To do: Everything in the listing below needs restating exactly, apart from the pictures.

Content starts

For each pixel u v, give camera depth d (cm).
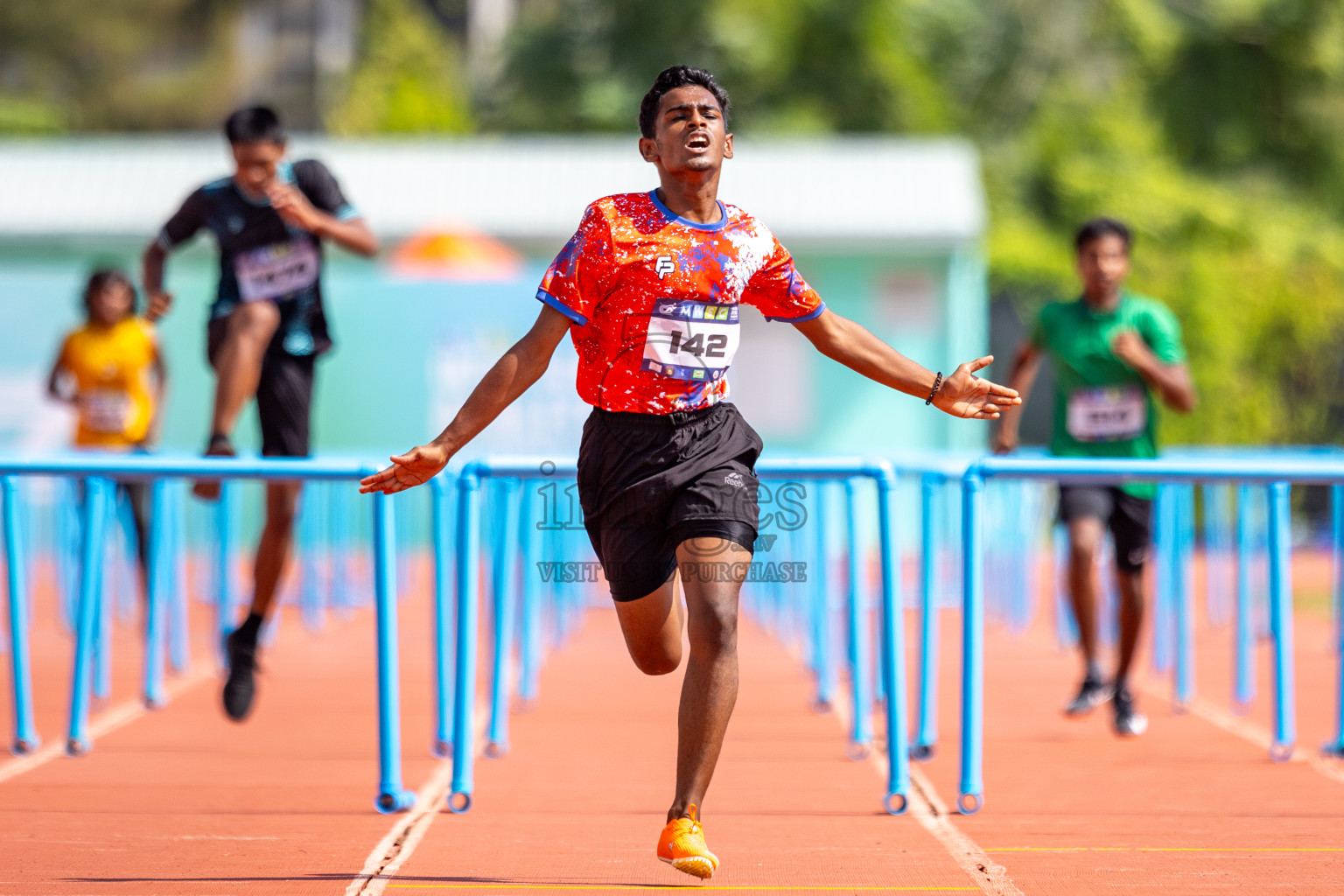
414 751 1977
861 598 1912
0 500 1834
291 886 1267
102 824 1518
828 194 5206
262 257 1892
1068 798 1667
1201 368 5566
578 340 1252
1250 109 9156
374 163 5544
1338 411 5791
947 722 2239
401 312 4812
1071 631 3117
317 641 3216
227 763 1877
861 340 1305
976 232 5019
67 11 12900
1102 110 9125
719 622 1199
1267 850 1410
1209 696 2494
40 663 2853
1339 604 2434
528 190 5416
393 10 11612
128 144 5606
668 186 1230
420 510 4834
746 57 8588
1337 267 7781
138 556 2598
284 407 1919
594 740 2058
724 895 1240
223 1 13562
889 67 8756
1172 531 2786
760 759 1923
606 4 8956
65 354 2944
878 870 1327
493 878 1295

Content ends

Exercise solution:
For each pixel u v, give camera depth d (cm).
414 751 1977
861 598 1912
0 500 1834
291 886 1267
102 824 1518
828 194 5206
262 257 1892
1068 798 1667
1201 368 5566
578 340 1252
1250 109 9156
374 163 5544
1338 411 5791
947 722 2239
401 312 4812
1071 631 3117
317 641 3216
227 763 1877
861 340 1305
976 232 5019
67 11 12900
1102 110 9125
719 622 1199
1267 850 1410
1209 696 2494
40 663 2853
1339 604 2434
528 190 5416
393 10 11612
128 144 5606
668 186 1230
420 510 4834
746 57 8588
1337 267 7781
138 556 2598
284 407 1919
594 740 2058
724 895 1240
223 1 13562
889 67 8756
1172 531 2786
760 759 1923
606 4 8956
65 354 2944
878 870 1327
493 878 1295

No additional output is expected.